I am sure this can be done with an elaborate for-loop combining e.g. repmat, but any chance someone knows how to do this in a smoother way?


Solution

  • As far as I'm aware, there is no equivalent function to do that in MATLAB, though R has rep that can do that for you.... so jealous.

    In any case, the only way I can suggest is to run a for loop with repmat as you suggested. However, you can perhaps do arrayfun instead if you want to do this as a one-liner... well it's technically two to do the post-processing required to get this into a single vector. As such, you can try this:

    Anew = arrayfun(@(x) repmat(A(x), r(x), 1), 1:numel(A), 'uni', 0);
    Anew = vertcat(Anew{:});
    

    This essentially does the for loop and concatenation of the replicated vectors with less code. We go through each pair of values in A and r and spit out replicated vectors. Each of them will be in a cell array, which is why vertcat is required to put it all into one vector.

    We get:

    Anew =
    
        0.1000
        0.1000
        0.1000
        0.1000
        0.1000
        0.2000
        0.2000
        0.3000
        0.3000
        0.3000
        0.4000
        0.4000
        0.5000
    

    Take note that other people have tried something similar to what you're doing in this post: A similar function to R's rep in Matlab. This is essentially mimicking R's way of doing rep, which is what you want to do!


    Alternative - Using for loops

    Because of @Divakar's benchmarking, I'm curious to see how pre-allocating the array, then using an actual for loop to iterate through A and r and populate it by indexing would benchmark. As such, the equivalent code to the above using for loops and indexing would be:

    Anew = zeros(sum(r), 1);
    counter = 1;
    for idx = 1 : numel(r)
        Anew(counter : counter + r(idx) - 1) = A(idx);
        counter = counter + r(idx);
    end
    

    We would need a variable that keeps track of where we need to insert elements in the array, which is stored in counter. We offset this by the total number of elements to replicate per number, which is stored in each value of r.

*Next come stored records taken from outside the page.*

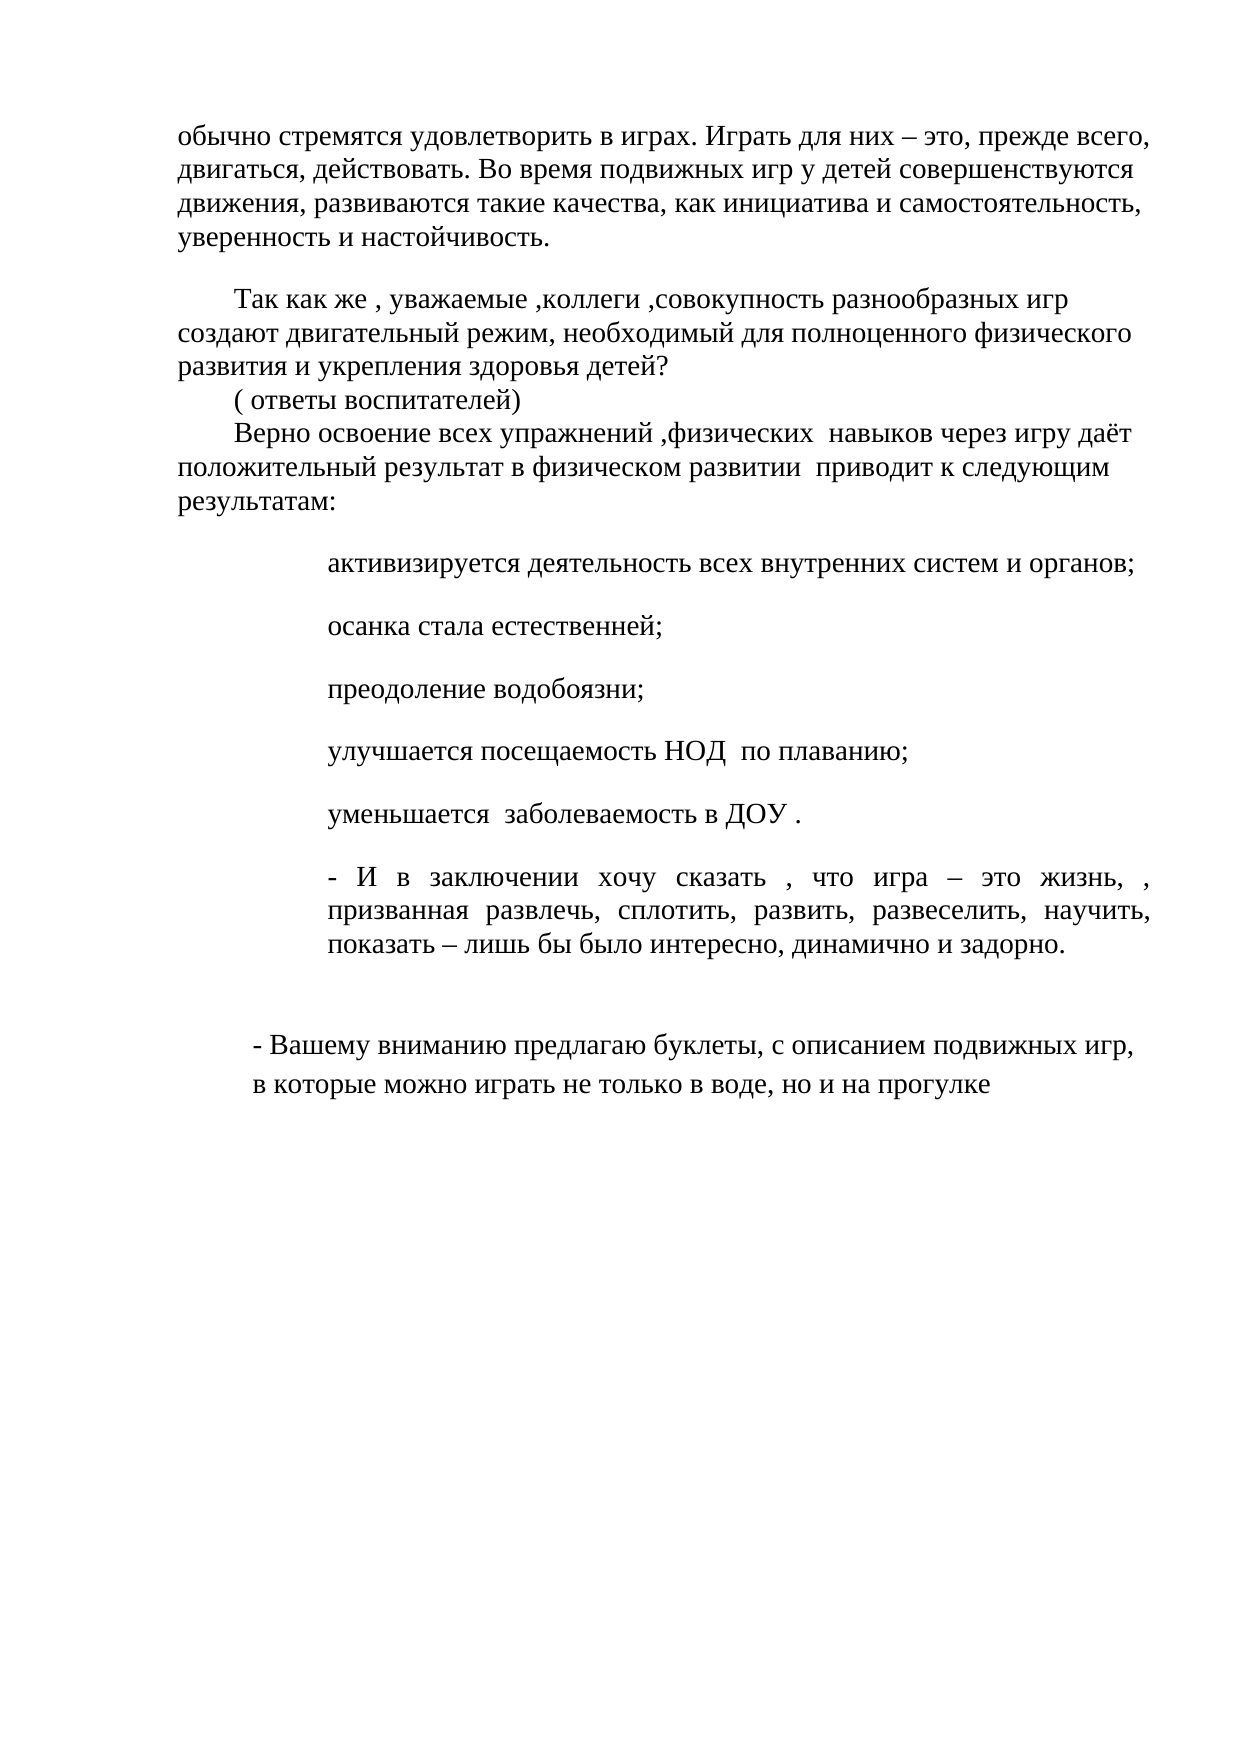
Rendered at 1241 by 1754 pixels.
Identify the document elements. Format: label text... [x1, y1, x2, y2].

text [177, 118, 1152, 252]
text уменьшается заболеваемость в ДОУ . [327, 796, 1152, 830]
text - И в заключении хочу сказать , что игра – это жизнь, , призванная развлечь, сплотить, развить, развеселить, научить, показать – лишь бы было интересно, динамично и задорно. [327, 859, 1152, 959]
text преодоление водобоязни; [327, 671, 1152, 704]
text Верно освоение всех упражнений ,физических навыков через игру даёт положительный результат в физическом развитии приводит к следующим результатам: [177, 416, 1152, 516]
text Так как же , уважаемые ,коллеги ,совокупность разнообразных игр создают двигательный режим, необходимый для полноценного физического развития и укрепления здоровья детей? [177, 281, 1152, 382]
text улучшается посещаемость НОД по плаванию; [327, 733, 1152, 767]
text активизируется деятельность всех внутренних систем и органов; [327, 545, 1152, 579]
text осанка стала естественней; [327, 608, 1152, 642]
list - Вашему вниманию предлагаю буклеты, с описанием подвижных игр, в которые можно играть не только в воде, но и на прогулке [252, 1027, 1152, 1099]
text ( ответы воспитателей) [177, 382, 1152, 416]
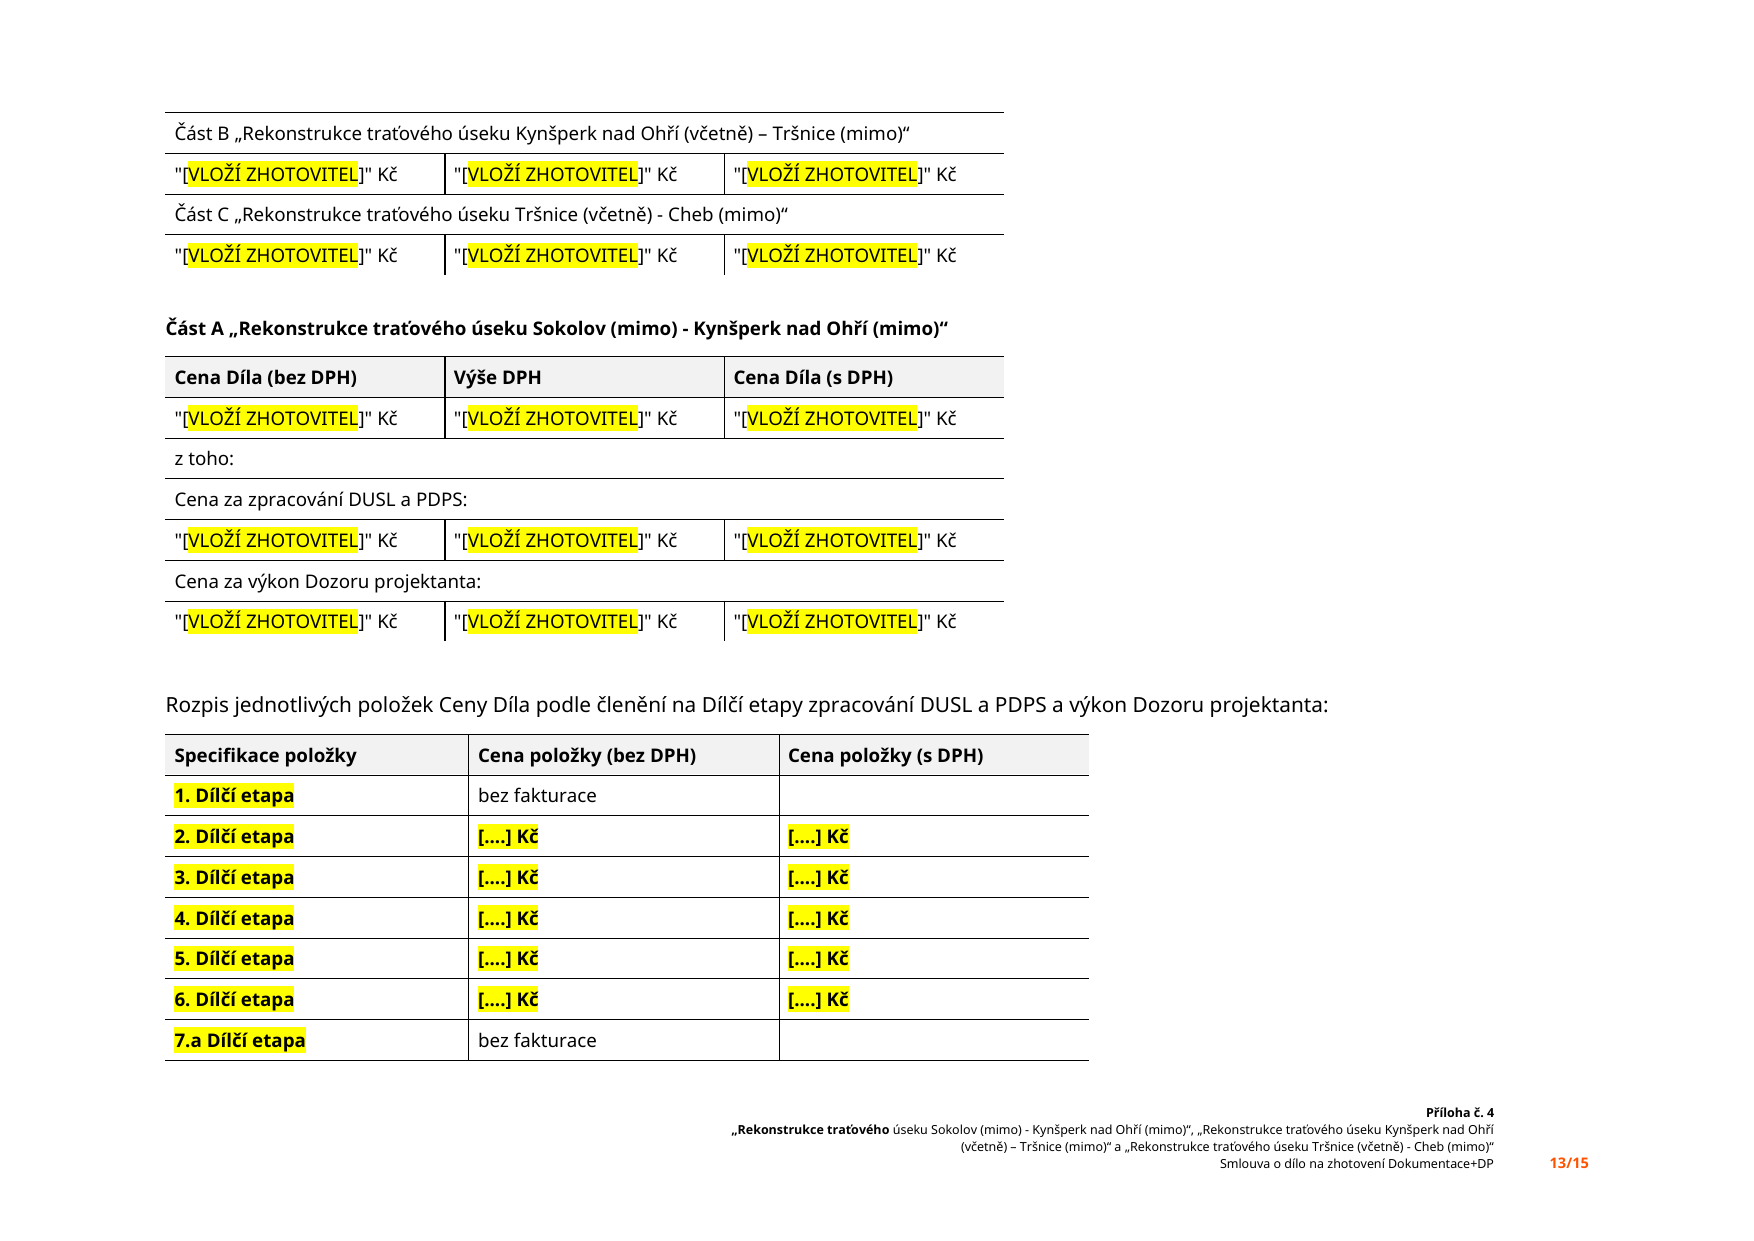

    As such, this method completely avoids using repmat and just uses indexing to generate our replicated vectors instead.


    Benchmarking (à la Divakar)

    Building on top of Divakar's benchmarking code, I actually tried running all of the tests on my machine, in addition to the for loop approach. I simply used his benchmarking code with the same test cases.

    These are the timing results I get per algorithm:

    Case #1 - N = 4000, max_repeat = 4000

    -------------------  With arrayfun
    Elapsed time is 1.202805 seconds.
    -------------------  With cumsum
    Elapsed time is 1.691591 seconds.
    -------------------  With bsxfun
    Elapsed time is 0.835201 seconds.
    -------------------  With for loop
    Elapsed time is 0.136628 seconds.
    

    Case #2 - N = 10000, max_repeat = 1000

    -------------------  With arrayfun
    Elapsed time is 2.117631 seconds.
    -------------------  With cumsum
    Elapsed time is 1.080247 seconds.
    -------------------  With bsxfun
    Elapsed time is 0.540892 seconds.
    -------------------  With for loop
    Elapsed time is 0.127728 seconds.
    

    In these cases, cumsum actually beats out arrayfun... which is what I originally expected. bsxfun beats everyone else out, except for the for loop. My guess is with the differing times in arrayfun between myself and Divakar, we are running our code on different architectures. I'm currently running my tests using MATLAB R2013a on a Mac OS X 10.9.5 MacBook Pro machine.

    As we can see, the for loop is much quicker. I know for a fact that when it comes to indexing operations in a for loop, the JIT kicks in and gives you better performance.